_What the task requires_.
Filter the entries down to the lines containing "bonuses", and copy those lines.
___ The data
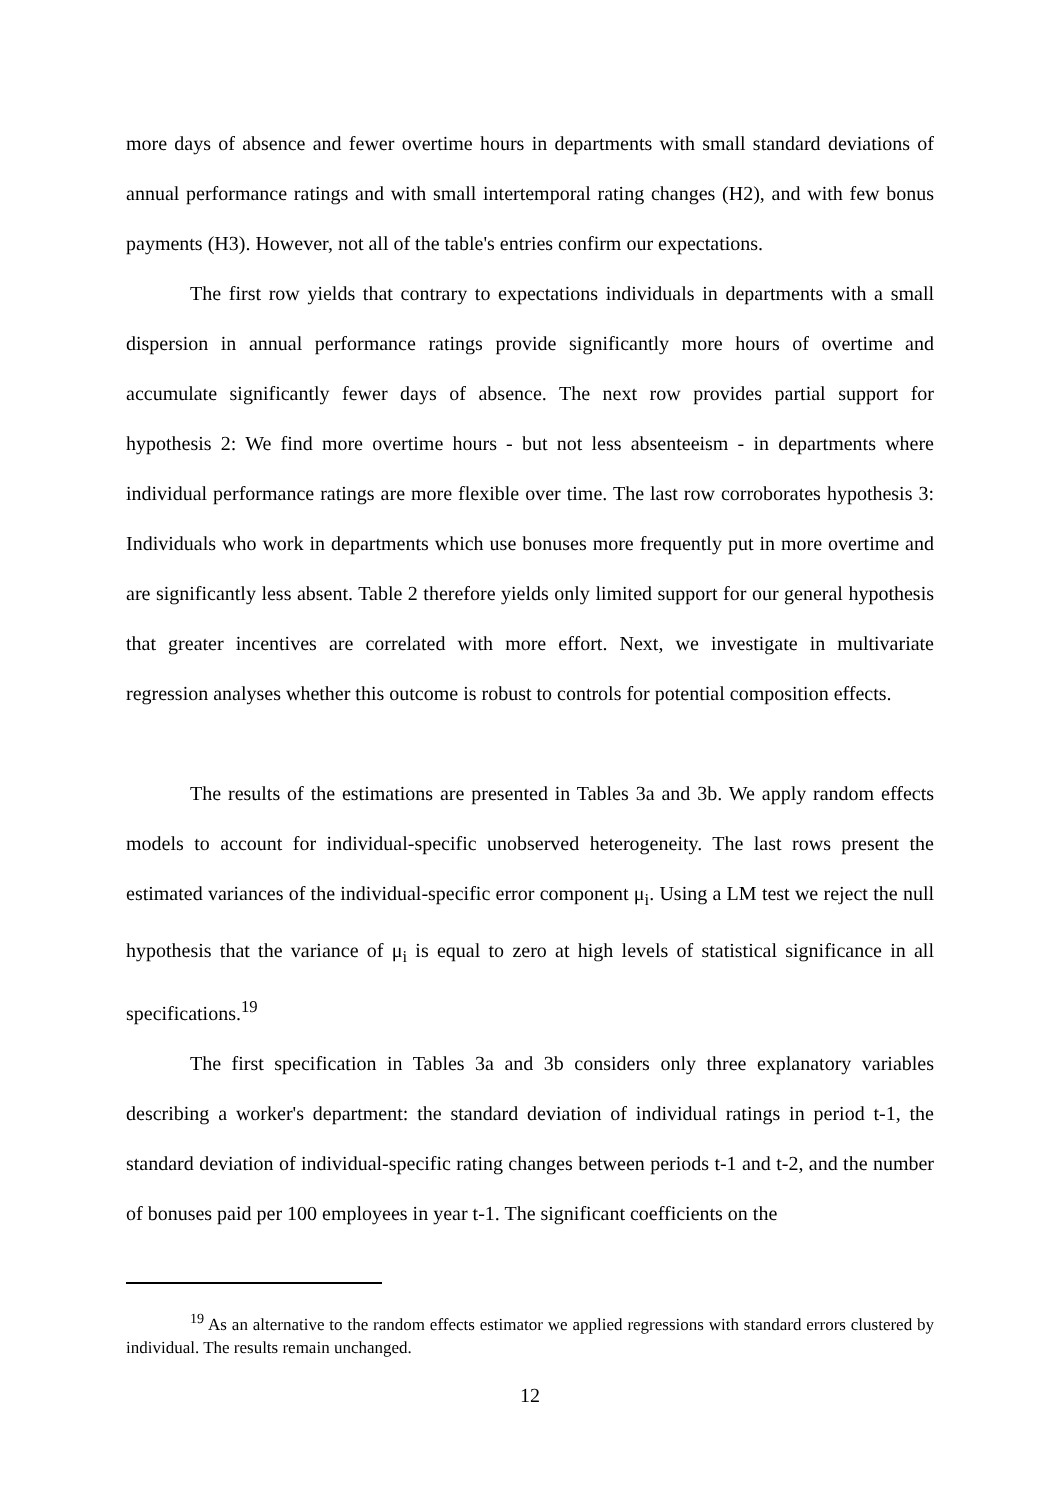more days of absence and fewer overtime hours in departments with small standard deviations of annual performance ratings and with small intertemporal rating changes (H2), and with few bonus payments (H3). However, not all of the table's entries confirm our expectations.
The first row yields that contrary to expectations individuals in departments with a small dispersion in annual performance ratings provide significantly more hours of overtime and accumulate significantly fewer days of absence. The next row provides partial support for hypothesis 2: We find more overtime hours - but not less absenteeism - in departments where individual performance ratings are more flexible over time. The last row corroborates hypothesis 3: Individuals who work in departments which use bonuses more frequently put in more overtime and are significantly less absent. Table 2 therefore yields only limited support for our general hypothesis that greater incentives are correlated with more effort. Next, we investigate in multivariate regression analyses whether this outcome is robust to controls for potential composition effects.
The results of the estimations are presented in Tables 3a and 3b. We apply random effects models to account for individual-specific unobserved heterogeneity. The last rows present the estimated variances of the individual-specific error component μ<sub>i</sub>. Using a LM test we reject the null hypothesis that the variance of μ<sub>i</sub> is equal to zero at high levels of statistical significance in all specifications.<sup>19</sup>
The first specification in Tables 3a and 3b considers only three explanatory variables describing a worker's department: the standard deviation of individual ratings in period t-1, the standard deviation of individual-specific rating changes between periods t-1 and t-2, and the number of bonuses paid per 100 employees in year t-1. The significant coefficients on the
<sup>19</sup> As an alternative to the random effects estimator we applied regressions with standard errors clustered by individual. The results remain unchanged.
12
______
_Solution for this problem_.
The first row yields that contrary to expectations individuals in departments with a small dispersion in annual performance ratings provide significantly more hours of overtime and accumulate significantly fewer days of absence. The next row provides partial support for hypothesis 2: We find more overtime hours - but not less absenteeism - in departments where individual performance ratings are more flexible over time. The last row corroborates hypothesis 3: Individuals who work in departments which use bonuses more frequently put in more overtime and are significantly less absent. Table 2 therefore yields only limited support for our general hypothesis that greater incentives are correlated with more effort. Next, we investigate in multivariate regression analyses whether this outcome is robust to controls for potential composition effects.
The first specification in Tables 3a and 3b considers only three explanatory variables describing a worker's department: the standard deviation of individual ratings in period t-1, the standard deviation of individual-specific rating changes between periods t-1 and t-2, and the number of bonuses paid per 100 employees in year t-1. The significant coefficients on the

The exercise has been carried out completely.